INPUT:
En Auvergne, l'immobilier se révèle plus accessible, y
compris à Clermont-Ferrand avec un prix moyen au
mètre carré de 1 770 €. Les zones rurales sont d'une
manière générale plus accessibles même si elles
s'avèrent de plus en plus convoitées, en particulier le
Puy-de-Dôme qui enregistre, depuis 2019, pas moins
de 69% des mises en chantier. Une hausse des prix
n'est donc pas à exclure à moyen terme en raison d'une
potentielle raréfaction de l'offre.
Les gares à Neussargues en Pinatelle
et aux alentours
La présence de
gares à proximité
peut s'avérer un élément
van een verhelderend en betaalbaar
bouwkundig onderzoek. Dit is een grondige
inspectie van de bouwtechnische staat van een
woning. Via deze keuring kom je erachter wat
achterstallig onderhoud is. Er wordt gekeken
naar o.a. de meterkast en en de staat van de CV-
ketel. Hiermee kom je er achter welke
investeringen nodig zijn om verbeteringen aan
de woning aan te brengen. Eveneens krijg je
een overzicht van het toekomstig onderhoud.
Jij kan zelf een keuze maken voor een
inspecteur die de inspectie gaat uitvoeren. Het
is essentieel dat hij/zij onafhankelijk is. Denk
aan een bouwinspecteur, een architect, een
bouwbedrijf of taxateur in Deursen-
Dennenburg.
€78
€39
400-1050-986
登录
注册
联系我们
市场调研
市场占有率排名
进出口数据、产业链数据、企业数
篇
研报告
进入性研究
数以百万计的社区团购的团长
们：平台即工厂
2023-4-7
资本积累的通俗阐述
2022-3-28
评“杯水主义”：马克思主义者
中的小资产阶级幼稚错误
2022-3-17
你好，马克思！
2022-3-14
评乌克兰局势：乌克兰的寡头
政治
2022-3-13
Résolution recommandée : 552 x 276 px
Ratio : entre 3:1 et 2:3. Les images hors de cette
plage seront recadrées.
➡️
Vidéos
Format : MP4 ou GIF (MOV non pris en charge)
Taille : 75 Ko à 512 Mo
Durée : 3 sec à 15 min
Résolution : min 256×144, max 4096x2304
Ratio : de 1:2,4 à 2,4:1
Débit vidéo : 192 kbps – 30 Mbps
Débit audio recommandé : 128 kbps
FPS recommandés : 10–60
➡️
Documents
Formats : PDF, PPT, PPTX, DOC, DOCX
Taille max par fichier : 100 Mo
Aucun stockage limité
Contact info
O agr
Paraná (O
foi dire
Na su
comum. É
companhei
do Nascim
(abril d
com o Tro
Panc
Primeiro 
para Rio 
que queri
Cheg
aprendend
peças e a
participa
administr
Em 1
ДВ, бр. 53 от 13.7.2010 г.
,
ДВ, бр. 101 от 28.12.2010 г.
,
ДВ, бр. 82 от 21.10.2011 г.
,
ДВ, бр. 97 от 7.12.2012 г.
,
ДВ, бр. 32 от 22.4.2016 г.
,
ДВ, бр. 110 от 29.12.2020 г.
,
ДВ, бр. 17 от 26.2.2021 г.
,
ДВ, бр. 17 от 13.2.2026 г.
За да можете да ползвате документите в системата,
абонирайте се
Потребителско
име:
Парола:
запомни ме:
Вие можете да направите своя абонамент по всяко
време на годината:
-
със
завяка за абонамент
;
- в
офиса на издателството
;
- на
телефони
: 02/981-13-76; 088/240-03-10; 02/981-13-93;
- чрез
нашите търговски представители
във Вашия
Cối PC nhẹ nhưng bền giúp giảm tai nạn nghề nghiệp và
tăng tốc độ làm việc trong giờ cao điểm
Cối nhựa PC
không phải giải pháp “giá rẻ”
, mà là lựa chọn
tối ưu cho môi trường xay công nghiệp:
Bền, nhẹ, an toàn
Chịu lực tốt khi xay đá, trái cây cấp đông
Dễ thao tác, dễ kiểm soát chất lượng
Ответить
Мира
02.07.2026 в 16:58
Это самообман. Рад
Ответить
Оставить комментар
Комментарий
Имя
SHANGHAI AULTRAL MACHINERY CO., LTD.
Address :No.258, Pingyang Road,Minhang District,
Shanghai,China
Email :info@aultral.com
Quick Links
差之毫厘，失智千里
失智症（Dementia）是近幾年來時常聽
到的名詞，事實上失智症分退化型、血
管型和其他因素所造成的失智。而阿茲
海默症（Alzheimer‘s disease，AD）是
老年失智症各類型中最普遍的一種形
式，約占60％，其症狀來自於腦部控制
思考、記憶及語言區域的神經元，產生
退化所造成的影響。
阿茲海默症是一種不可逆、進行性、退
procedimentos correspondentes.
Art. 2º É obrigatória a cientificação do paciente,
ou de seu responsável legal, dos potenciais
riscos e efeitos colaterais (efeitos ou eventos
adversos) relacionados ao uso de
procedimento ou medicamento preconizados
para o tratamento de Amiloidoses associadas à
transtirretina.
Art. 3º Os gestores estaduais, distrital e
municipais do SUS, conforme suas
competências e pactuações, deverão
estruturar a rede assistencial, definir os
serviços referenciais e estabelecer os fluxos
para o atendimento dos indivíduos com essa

--

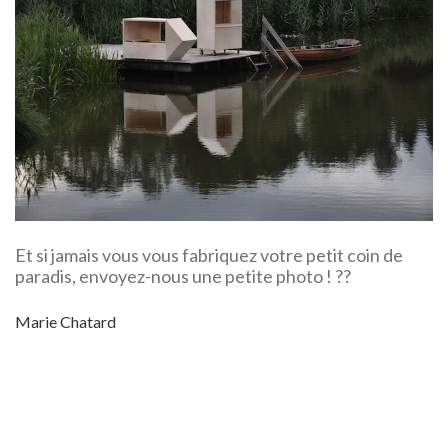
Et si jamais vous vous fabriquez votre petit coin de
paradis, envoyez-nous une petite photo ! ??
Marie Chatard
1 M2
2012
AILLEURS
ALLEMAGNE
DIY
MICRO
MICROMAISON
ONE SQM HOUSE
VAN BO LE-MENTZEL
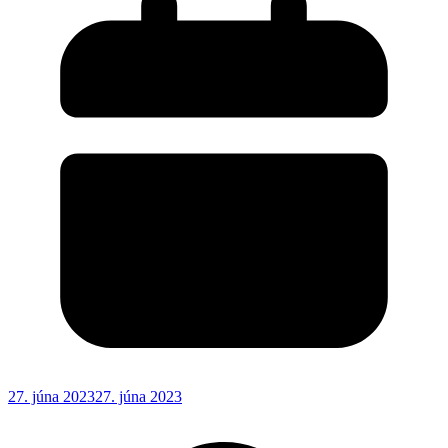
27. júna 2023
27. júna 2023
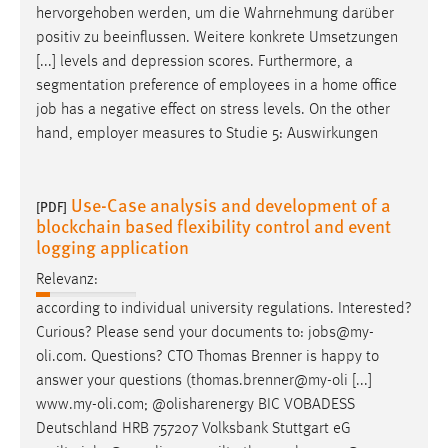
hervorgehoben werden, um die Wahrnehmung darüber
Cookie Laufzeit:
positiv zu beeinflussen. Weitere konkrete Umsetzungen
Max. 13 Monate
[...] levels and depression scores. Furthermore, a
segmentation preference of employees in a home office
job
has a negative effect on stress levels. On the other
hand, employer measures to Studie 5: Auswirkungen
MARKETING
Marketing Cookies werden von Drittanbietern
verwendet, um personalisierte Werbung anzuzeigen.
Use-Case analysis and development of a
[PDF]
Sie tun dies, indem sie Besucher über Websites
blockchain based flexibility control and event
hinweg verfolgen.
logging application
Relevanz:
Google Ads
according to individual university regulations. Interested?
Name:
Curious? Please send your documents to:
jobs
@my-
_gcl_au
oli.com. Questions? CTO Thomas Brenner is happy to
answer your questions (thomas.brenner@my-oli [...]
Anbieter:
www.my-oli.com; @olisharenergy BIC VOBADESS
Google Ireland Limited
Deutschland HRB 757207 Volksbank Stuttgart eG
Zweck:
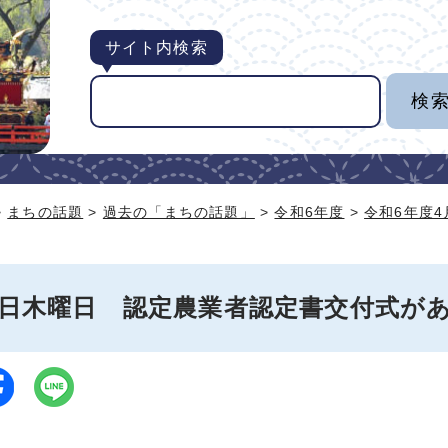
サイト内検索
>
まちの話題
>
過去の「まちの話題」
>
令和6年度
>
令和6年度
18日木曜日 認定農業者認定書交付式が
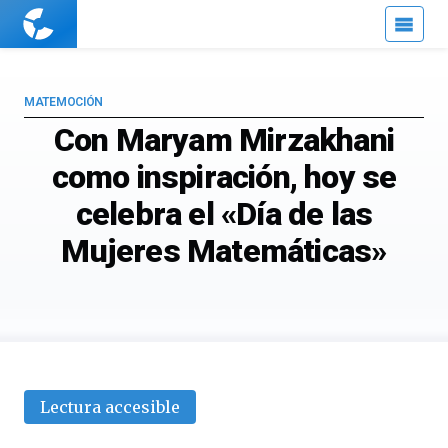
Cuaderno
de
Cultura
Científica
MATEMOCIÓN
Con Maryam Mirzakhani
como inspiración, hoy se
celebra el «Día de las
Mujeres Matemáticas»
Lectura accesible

YOUR OBJECTIVE: A single number is expected: how many lines in the material above contain the word "levels".

EXERCISE RESPONSE: 2